I really would like to find a way to stop this nonsense. I suspect that Greek society is confronted with a serious situation and the quality of the lives of common people is at stake.

If Europe can help prevent this, Europe should do so and take a firm stand against these compromising articles on the news.

I am a father of four children and I wish them a future where there are only cultural differences which enrich their world. The Greek culture is very valuable as are all other cultures and we should look to one another with interest and respect. If we do so we will all encircle a shared worldview which helps us to stay close to that centre. Now we are moving away from that shared centre, which really worries me a lot.

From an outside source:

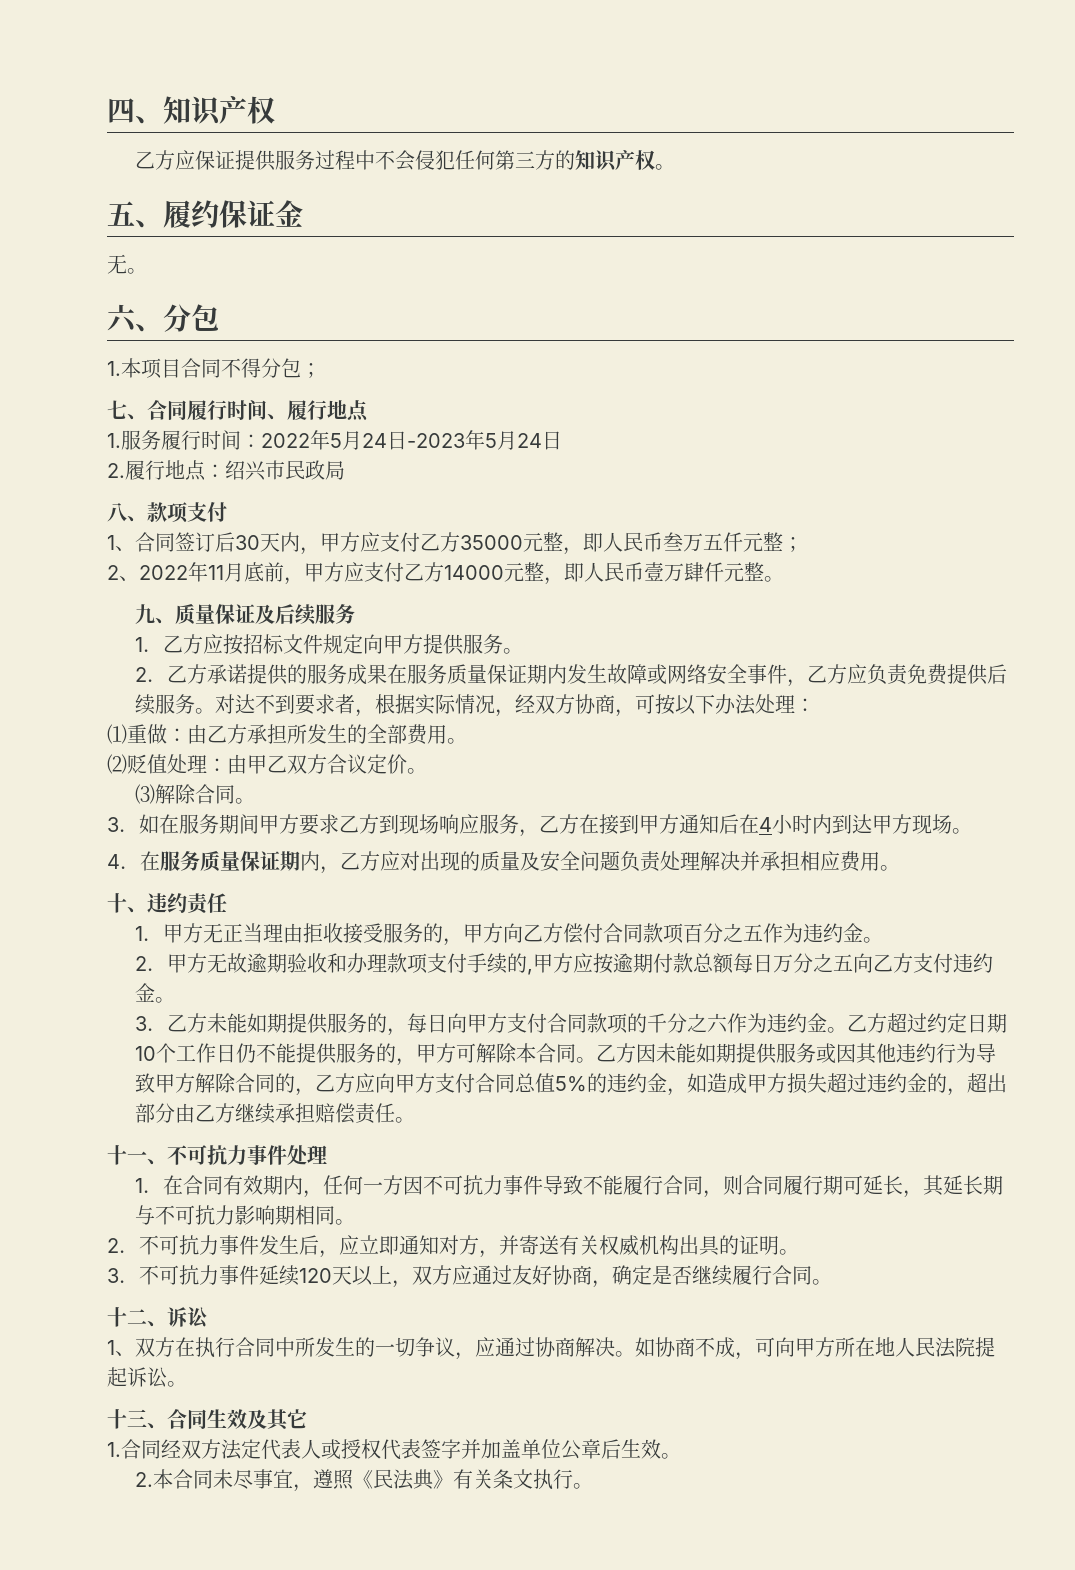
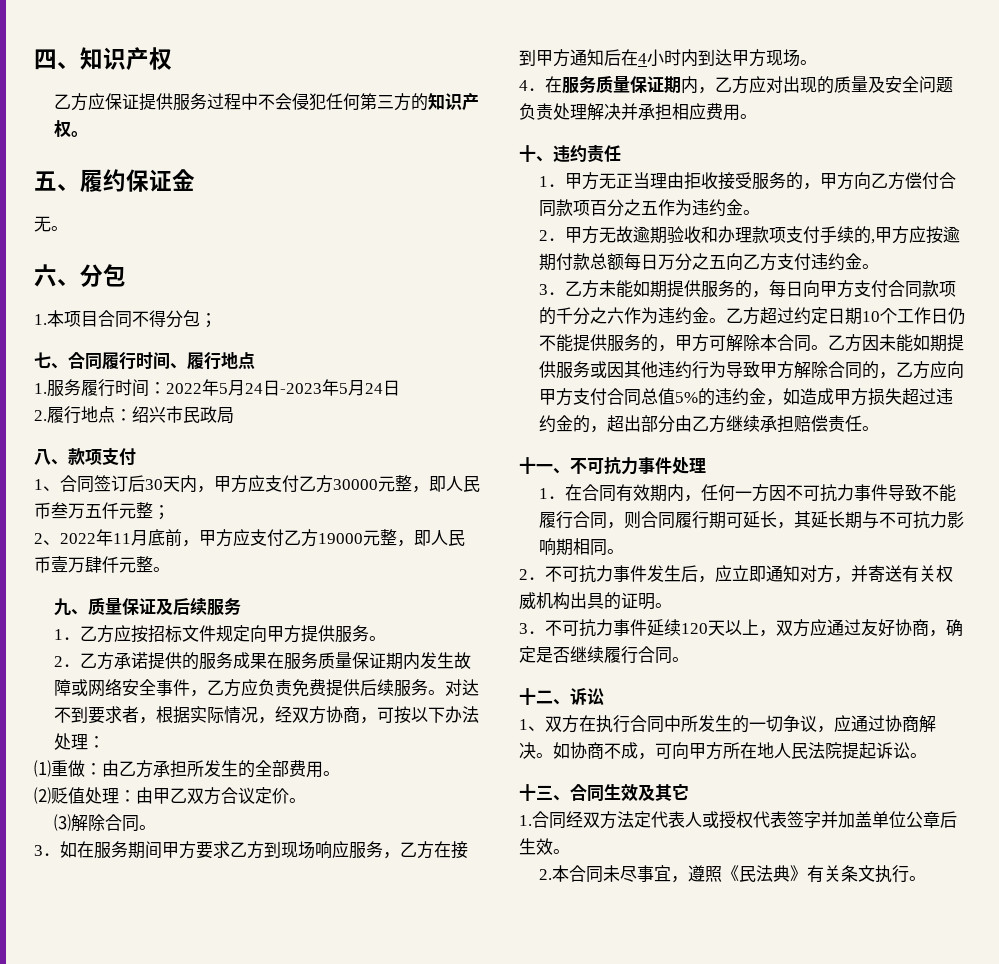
[460,535,523,550] 35000 -> [333,479,378,490] 30000
[444,565,504,580] 14000 -> [318,533,363,544] 19000

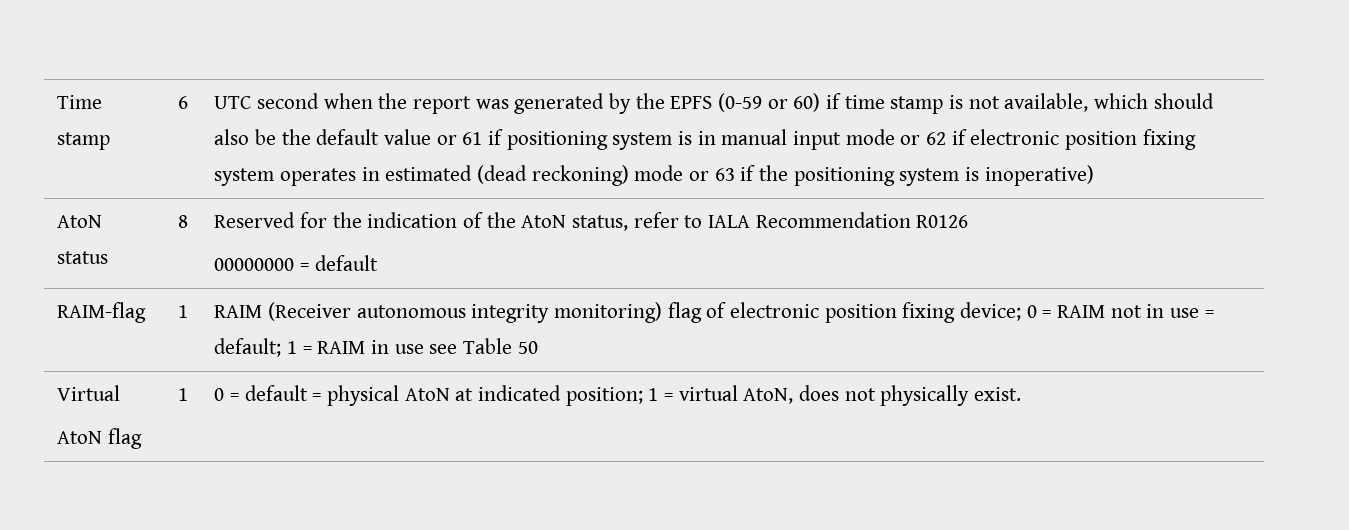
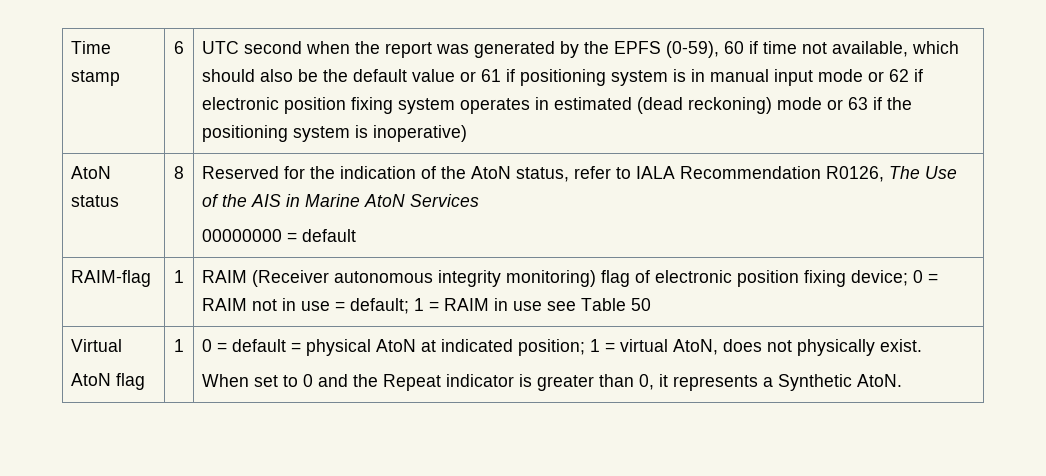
[717,93,964,114] (0-59 or 60) if time stamp is -> [666,41,798,58] (0-59), 60 if time
[916,215,969,228] R0126 -> [826,166,958,182] [202,194,480,207] R0126, The Use of the AIS in Marine AtoN Services
(1022, 394) none -> [202,374,903,391] // When set to 0 and the Repeat indicator is greater than 0, it represents a Synthetic AtoN.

Please let us start something which helps to turn over the tendency in the news and as a result convince the politicians to really serve the common people and not the institutions.

Yours faithfully,

Len Stange

De Duurzame Vacaturebank 

De Duurzame Stagebank

MVO Recruitment


To Jenny and others: Private ownership, and indeed foreign ownership of assets is not a problem. If Heathrow happens to be owned by the government or by a Spanish consortium (as it is now) matters to me not one iota as a traveller. All I care about as I use the airport is the level of service — in short how much money is being invested in new facilities and in maintaining the existing infrastructure. Control of this is not given up in the process of privatisation. Indeed the national government retains the right to set minimum investment levels, passenger duty, landing slot policy and prices and indeed the level of corporation tax on any profits made by the airport operator. To characterise privatisation or sale to a foreigner as a loss of control is just plain wrong — and racist too.

Christopher Edwards

Cameron does not speak for us all

It is important to recognize that speeches made by this jumped-up ninny, made at an event organized by his master, Rupert Murdoch, are not representative of the majority of the English people.